__What you will do__
Which lines of the data contain the string "adda"? Copy every one.

[Rendered images with source text]
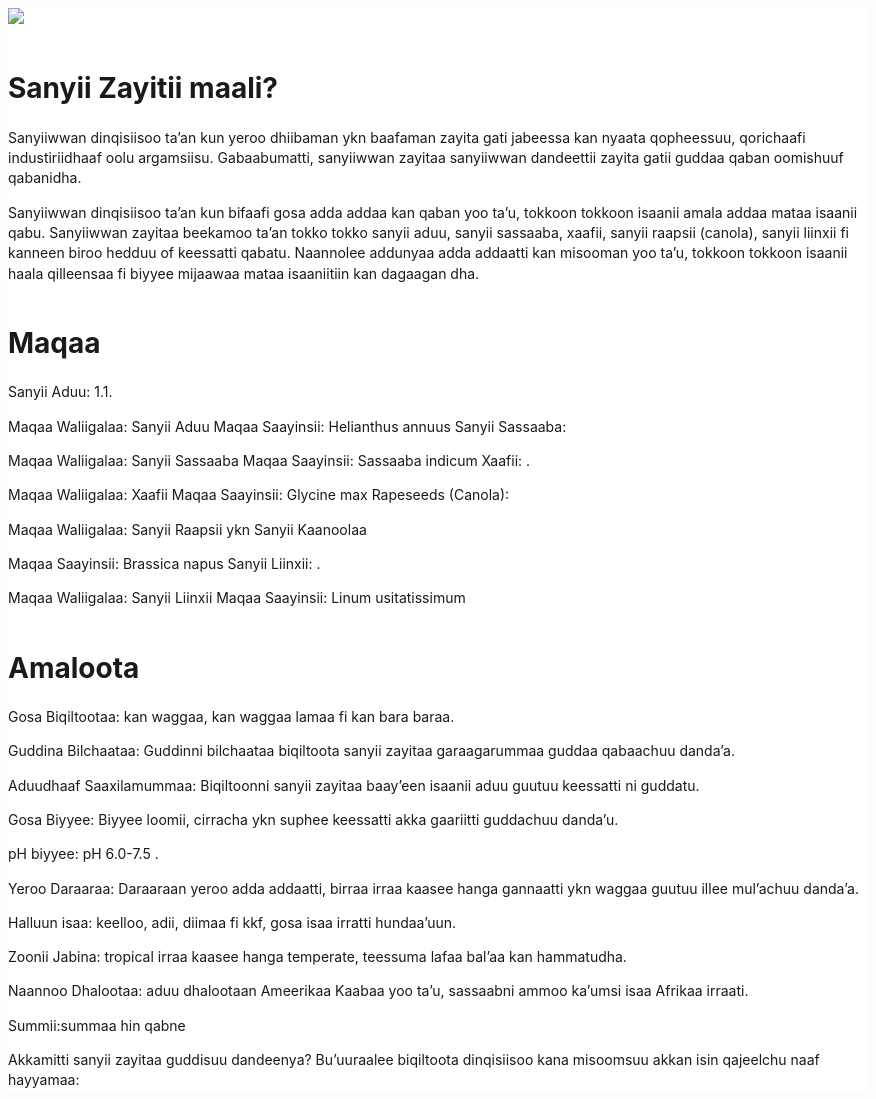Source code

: ![](resource:images/oilseed.png)
# Sanyii Zayitii maali?
Sanyiiwwan dinqisiisoo taʼan kun yeroo dhiibaman ykn baafaman zayita gati jabeessa kan nyaata qopheessuu, qorichaafi industiriidhaaf oolu argamsiisu. Gabaabumatti, sanyiiwwan zayitaa sanyiiwwan dandeettii zayita gatii guddaa qaban oomishuuf qabanidha.

Sanyiiwwan dinqisiisoo ta’an kun bifaafi gosa adda addaa kan qaban yoo ta’u, tokkoon tokkoon isaanii amala addaa mataa isaanii qabu. Sanyiiwwan zayitaa beekamoo ta’an tokko tokko sanyii aduu, sanyii sassaaba, xaafii, sanyii raapsii (canola), sanyii liinxii fi kanneen biroo hedduu of keessatti qabatu. Naannolee addunyaa adda addaatti kan misooman yoo ta’u, tokkoon tokkoon isaanii haala qilleensaa fi biyyee mijaawaa mataa isaaniitiin kan dagaagan dha.

# Maqaa
Sanyii Aduu: 1.1.

Maqaa Waliigalaa: Sanyii Aduu Maqaa Saayinsii: Helianthus annuus Sanyii Sassaaba:

Maqaa Waliigalaa: Sanyii Sassaaba Maqaa Saayinsii: Sassaaba indicum Xaafii: .

Maqaa Waliigalaa: Xaafii Maqaa Saayinsii: Glycine max Rapeseeds (Canola):

Maqaa Waliigalaa: Sanyii Raapsii ykn Sanyii Kaanoolaa

Maqaa Saayinsii: Brassica napus Sanyii Liinxii: .

Maqaa Waliigalaa: Sanyii Liinxii Maqaa Saayinsii: Linum usitatissimum

# Amaloota
Gosa Biqiltootaa: kan waggaa, kan waggaa lamaa fi kan bara baraa.

Guddina Bilchaataa: Guddinni bilchaataa biqiltoota sanyii zayitaa garaagarummaa guddaa qabaachuu danda’a.

Aduudhaaf Saaxilamummaa: Biqiltoonni sanyii zayitaa baay’een isaanii aduu guutuu keessatti ni guddatu.

Gosa Biyyee: Biyyee loomii, cirracha ykn suphee keessatti akka gaariitti guddachuu danda’u.

pH biyyee: pH 6.0-7.5 .

Yeroo Daraaraa: Daraaraan yeroo adda addaatti, birraa irraa kaasee hanga gannaatti ykn waggaa guutuu illee mul’achuu danda’a.

Halluun isaa: keelloo, adii, diimaa fi kkf, gosa isaa irratti hundaa’uun.

Zoonii Jabina: tropical irraa kaasee hanga temperate, teessuma lafaa bal’aa kan hammatudha.

Naannoo Dhalootaa: aduu dhalootaan Ameerikaa Kaabaa yoo ta’u, sassaabni ammoo ka’umsi isaa Afrikaa irraati.

Summii:summaa hin qabne

Akkamitti sanyii zayitaa guddisuu dandeenya?
Bu’uuraalee biqiltoota dinqisiisoo kana misoomsuu akkan isin qajeelchu naaf hayyamaa:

__Final answer__
Sanyiiwwan dinqisiisoo ta’an kun bifaafi gosa adda addaa kan qaban yoo ta’u, tokkoon tokkoon isaanii amala addaa mataa isaanii qabu. Sanyiiwwan zayitaa beekamoo ta’an tokko tokko sanyii aduu, sanyii sassaaba, xaafii, sanyii raapsii (canola), sanyii liinxii fi kanneen biroo hedduu of keessatti qabatu. Naannolee addunyaa adda addaatti kan misooman yoo ta’u, tokkoon tokkoon isaanii haala qilleensaa fi biyyee mijaawaa mataa isaaniitiin kan dagaagan dha.
Yeroo Daraaraa: Daraaraan yeroo adda addaatti, birraa irraa kaasee hanga gannaatti ykn waggaa guutuu illee mul’achuu danda’a.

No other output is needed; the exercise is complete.